Whenever the string "right" turns up in a line of the data below, copy that line.

**Data excerpts:**
========

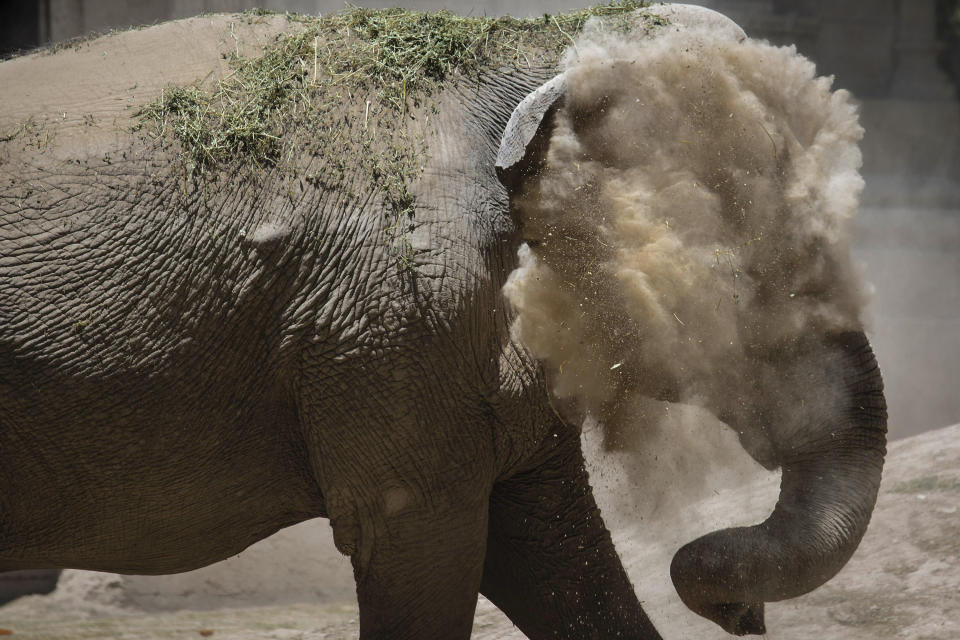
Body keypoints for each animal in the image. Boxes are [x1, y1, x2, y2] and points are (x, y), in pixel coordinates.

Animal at [0, 5, 884, 640]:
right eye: (743, 279)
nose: (743, 617)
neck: (532, 43)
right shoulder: (394, 323)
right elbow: (426, 546)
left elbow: (556, 557)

========

**Answer to this exercise:**
right eye: (743, 279)
right shoulder: (394, 323)
right elbow: (426, 546)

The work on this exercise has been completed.